By: Emmilie Buchanan-Whitlock, Deseret News
With an unknown death toll rising and accounts of terror from typhoon survivors pouring in, the world is putting the picture of Typhoon Haiyan together and rising to the pleas for relief.
“We are seeing a lot of dead throughout the province,” Brig. Gen. Domingo Tutaan Jr., a spokesman for the Philippines armed forces, told the New York Times
. “I have been in the service for 32 years, and I have been involved with a lot of calamities. I don't have words to describe what our ground commanders are seeing in the field.”
Many survivors have described the tsunami-like characteristics of the storm, speculated to be the worst in Philippines' history, the New York Times reported.
According to the article, top relief official Valerie Amos was headed to the scene in the Philippines on Monday, and had already released $25 million from an emergency response fund with plans to call for more money upon arriving.

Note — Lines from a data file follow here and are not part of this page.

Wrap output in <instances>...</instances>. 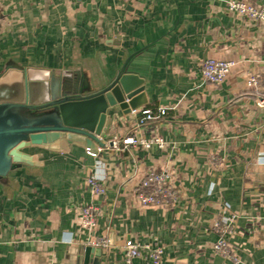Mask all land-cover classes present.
<instances>
[{
  "label": "crops",
  "instance_id": "1",
  "mask_svg": "<svg viewBox=\"0 0 264 264\" xmlns=\"http://www.w3.org/2000/svg\"><path fill=\"white\" fill-rule=\"evenodd\" d=\"M232 1L264 7V0H0V75L79 72L95 92L129 74L144 87L141 109L165 111L138 126L135 113L113 110L102 152L60 142L27 149L35 166L0 180V264H84L93 239L109 243L99 264H126L128 240L163 248L161 264H264V23L230 11ZM207 59L234 63L222 83L203 80ZM128 135L165 145L125 149ZM163 172L178 202L142 205V183ZM91 175L105 195L94 197ZM91 202L99 207L94 233L81 221ZM232 216L224 255L214 226ZM132 264L153 263L142 254Z\"/></svg>",
  "mask_w": 264,
  "mask_h": 264
},
{
  "label": "water",
  "instance_id": "2",
  "mask_svg": "<svg viewBox=\"0 0 264 264\" xmlns=\"http://www.w3.org/2000/svg\"><path fill=\"white\" fill-rule=\"evenodd\" d=\"M9 69L0 75V180L35 166L26 153L31 147L104 146L113 110L130 114L147 104L144 87L129 74L94 92L79 72ZM83 253L84 264H99L100 247H85Z\"/></svg>",
  "mask_w": 264,
  "mask_h": 264
},
{
  "label": "built area",
  "instance_id": "3",
  "mask_svg": "<svg viewBox=\"0 0 264 264\" xmlns=\"http://www.w3.org/2000/svg\"><path fill=\"white\" fill-rule=\"evenodd\" d=\"M230 11L234 12L241 18L251 20L254 22L264 23V7H255L243 1H232L229 4ZM234 63L231 61L207 59L202 65V77L203 80L211 84H220L230 74ZM258 83V79L254 76L249 77L247 85L254 87ZM264 105V102H263ZM138 116V126H144L150 122L156 121L165 115L164 110L155 112L151 109H139L133 111ZM120 142V141H119ZM118 142V143H119ZM114 145L117 142H113ZM121 144L125 149L134 147L141 149H151L153 146L159 148L164 147V141L162 139H144L138 138L133 135H128L123 138ZM104 146L98 148L99 152L104 150ZM170 176L168 173H157L149 175L140 187L138 192V200L144 206H164L176 204L179 200L180 193L177 189L172 187L169 183ZM89 184L92 189L94 197H101L105 195L106 189L101 179L96 175H91L89 178ZM150 187L153 190L151 195H147L144 192L145 188ZM99 214V207L95 202H91L81 210L82 226L90 233H94L97 217ZM235 221V216L229 219L228 224L220 227L219 224H215V228L220 233V239L215 245L217 252L227 255L229 249V242L227 235L232 232V224ZM92 244L96 247L107 248L109 246L107 239H93ZM124 259L126 264H132L133 259L145 254L146 257L153 264H161V257L163 254V248L153 244H142L132 240H128L124 245ZM237 262V259H235Z\"/></svg>",
  "mask_w": 264,
  "mask_h": 264
}]
</instances>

reported efforts from the United States in an article Monday.
"A contingent of 230 American service members, most of them Marines and sailors based in Japan, were on the ground to aid in rescue and recovery operations following Typhoon Haiyan, also called Yolanda," the article reported.
And the account of the country from all parties is devastating.
The Washington Post
reported on an article from the Philippine Daily Inquirer, indicating the psychological toll hunger and grief are taking on the victims of the storm.
"Some people are losing their minds. ... People are becoming violent. They are looting business establishments, the malls, just to find food. I'm afraid that in one week, people will be killing from hunger," a local schoolteacher, Andrew Pomeda, said.
The article reports that entire regions do not have food or water, and dead bodies are scattered in the streets.
"The latest Philippine government estimates suggest that 9.5 million people - about 10 percent of the country - have been affected, with more than 600,000 displaced from their homes," the Washington Post reports.
A full assessment of the damage is forthcoming, as many areas of the island are still cut off from relief.